◆ **Tarea pendiente**
Prosigue el artículo sobre los parásitos intestinales hallados en las víctimas del Vesubio a partir de su última oración.

───── Fragmento seleccionado ─────

Estudio revela parásitos intestinales en víctimas del Vesubio
La erupción del Monte Vesubio en el año 79 d.C. congeló la vida en Herculano. Un análisis reciente de restos pélvicos ha detectado la presencia de parásitos intestinales en los habitantes de esta ciudad romana. Los científicos examinaron esqueletos conservados en antiguos refugios costeros. Este hallazgo ofrece una visión única sobre la salud pública y la dieta en el Imperio romano.
Un laboratorio bajo las cenizas
Los investigadores estudiaron a más de 40 individuos que buscaron protección en estructuras abovedadas frente al mar. La rápida acumulación de cenizas volcánicas y las altas temperaturas sellaron el entorno casi instantáneamente. Este fenómeno permitió la conservación excepcional de material orgánico en la zona pélvica de las víctimas. El equipo recuperó muestras sedimentarias y las sometió a análisis microscópicos avanzados.

───── Datos sin procesar ─────

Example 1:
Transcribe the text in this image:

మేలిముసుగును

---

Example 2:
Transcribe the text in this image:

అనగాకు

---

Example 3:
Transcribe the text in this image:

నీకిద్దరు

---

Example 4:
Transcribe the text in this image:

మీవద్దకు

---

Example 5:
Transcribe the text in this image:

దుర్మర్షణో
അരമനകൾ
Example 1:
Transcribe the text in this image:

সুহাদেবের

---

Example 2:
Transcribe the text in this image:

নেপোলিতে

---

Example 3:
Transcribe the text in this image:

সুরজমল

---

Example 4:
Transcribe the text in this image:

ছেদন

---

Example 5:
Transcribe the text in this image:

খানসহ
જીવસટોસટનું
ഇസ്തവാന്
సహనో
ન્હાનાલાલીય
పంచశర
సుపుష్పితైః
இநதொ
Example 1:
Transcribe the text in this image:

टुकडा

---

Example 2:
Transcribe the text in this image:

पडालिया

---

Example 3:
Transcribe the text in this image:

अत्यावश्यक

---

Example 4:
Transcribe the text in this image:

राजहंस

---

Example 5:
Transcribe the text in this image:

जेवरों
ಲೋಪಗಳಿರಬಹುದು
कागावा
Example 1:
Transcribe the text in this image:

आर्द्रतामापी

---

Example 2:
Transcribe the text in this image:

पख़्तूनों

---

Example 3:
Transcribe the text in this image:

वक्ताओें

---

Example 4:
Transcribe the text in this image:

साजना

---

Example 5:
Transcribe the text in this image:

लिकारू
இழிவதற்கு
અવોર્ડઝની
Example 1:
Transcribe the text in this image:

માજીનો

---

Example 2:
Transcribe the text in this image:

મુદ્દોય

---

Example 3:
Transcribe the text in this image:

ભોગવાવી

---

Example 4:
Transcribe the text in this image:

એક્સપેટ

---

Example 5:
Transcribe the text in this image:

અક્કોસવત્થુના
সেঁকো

─────

◆ **Espacio de respuesta**
Los resultados mostraron que el 67% de los individuos analizados portaba huevos de helmintos. La infección afectaba tanto a adultos como a niños, sin distinción de clase social. Esto sugiere que la exposición a patógenos era constante y generalizada en la población.
Cuatro tipos de infecciones detectadas
El estudio identificó cuatro especies específicas que convivían con los romanos. Los expertos hallaron huevos de Trichuris trichiura (gusano látigo) y Ascaris lumbricoides (lombriz intestinal). También detectaron Entamoeba histolytica, un protozoo causante de disentería grave. Estos organismos se transmiten principalmente por la contaminación fecal de alimentos y agua.
El cuarto parásito identificado fue Diphyllobothrium, conocido como la tenia del pescado. Su presencia indica el consumo de pescado crudo o mal cocinado. Esto demuestra que las técnicas culinarias romanas, como el ahumado o la salazón, no siempre eliminaban los riesgos biológicos.
La dieta y la higiene romana
Herculano contaba con letrinas privadas y sistemas de alcantarillado avanzados para su época. Sin embargo, la infraestructura no garantizaba un saneamiento efectivo. Los residuos humanos probablemente terminaban en el mar o se usaban como fertilizantes en los cultivos. Estas prácticas facilitaban la reinfección continua de la ciudadanía.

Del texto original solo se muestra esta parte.